> [Problema proposto]:
No texto sobre a concessão de alvarás no Município, quais palavras aparecem logo depois de "poder" no singular, com inicial maiúscula ou minúscula? Liste cada uma apenas uma vez.

> [Texto para leitura]:
::::
A regulamentação do procedimento para a concessão de alvarás para funcionamento de estabelecimentos no âmbito do Município, é matéria exclusivamente relacionada à Administração Pública, a cargo do Chefe do Executivo.
Trata-se de atividade
nitidamente administrativa, representativa de atos de gestão, de escolha
política para a satisfação das necessidades essenciais coletivas, vinculadas
aos Direitos Fundamentais. Assim, privativa do Poder Executivo e inserida na esfera do poder discricionário da administração
que deve eleger o órgão responsável e o procedimento adequado.
Não se trata, evidentemente, de
atividade sujeita à disciplina legislativa. Assim, o Poder Legislativo não pode
através de lei ocupar-se da administração, sob pena de se permitir que o
legislador administre invadindo área privativa do Poder Executivo.
Quando o Poder Legislativo do Município edita lei disciplinando atuação administrativa, como ocorre, no caso em exame, em função da imposição de providências e obrigações a determinados órgãos municipais no licenciamento dos depósitos de distribuição de gás liquefeito, invade, indevidamente, esfera que é própria da atividade do Administrador Público, violando o princípio da separação de poderes.
::::
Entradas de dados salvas

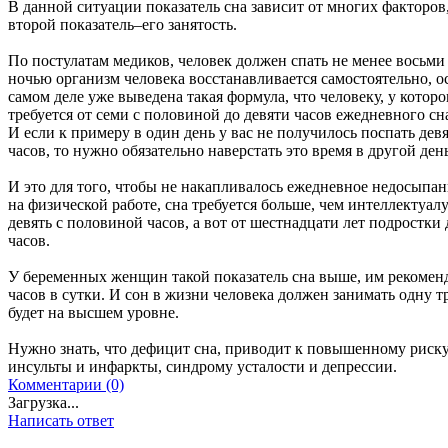
В данной ситуации показатель сна зависит от многих факторов,
второй показатель–его занятость.
По постулатам медиков, человек должен спать не менее восьми 
ночью организм человека восстанавливается самостоятельно, ос
самом деле уже выведена такая формула, что человеку, у которо
требуется от семи с половиной до девяти часов ежедневного сн
И если к примеру в один день у вас не получилось поспать девя
часов, то нужно обязательно наверстать это время в другой день
И это для того, чтобы не накапливалось ежедневное недосыпани
на физической работе, сна требуется больше, чем интеллектуалу
девять с половиной часов, а вот от шестнадцати лет подростки
часов.
У беременных женщин такой показатель сна выше, им рекоменд
часов в сутки. И сон в жизни человека должен занимать одну тр
будет на высшем уровне.
Нужно знать, что дефицит сна, приводит к повышенному риску, 
инсульты и инфаркты, синдрому усталости и депрессии.
Комментарии (0)
Загрузка...
Написать ответ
::::
> [Problema resolvido]:
Executivo, discricionário, Legislativo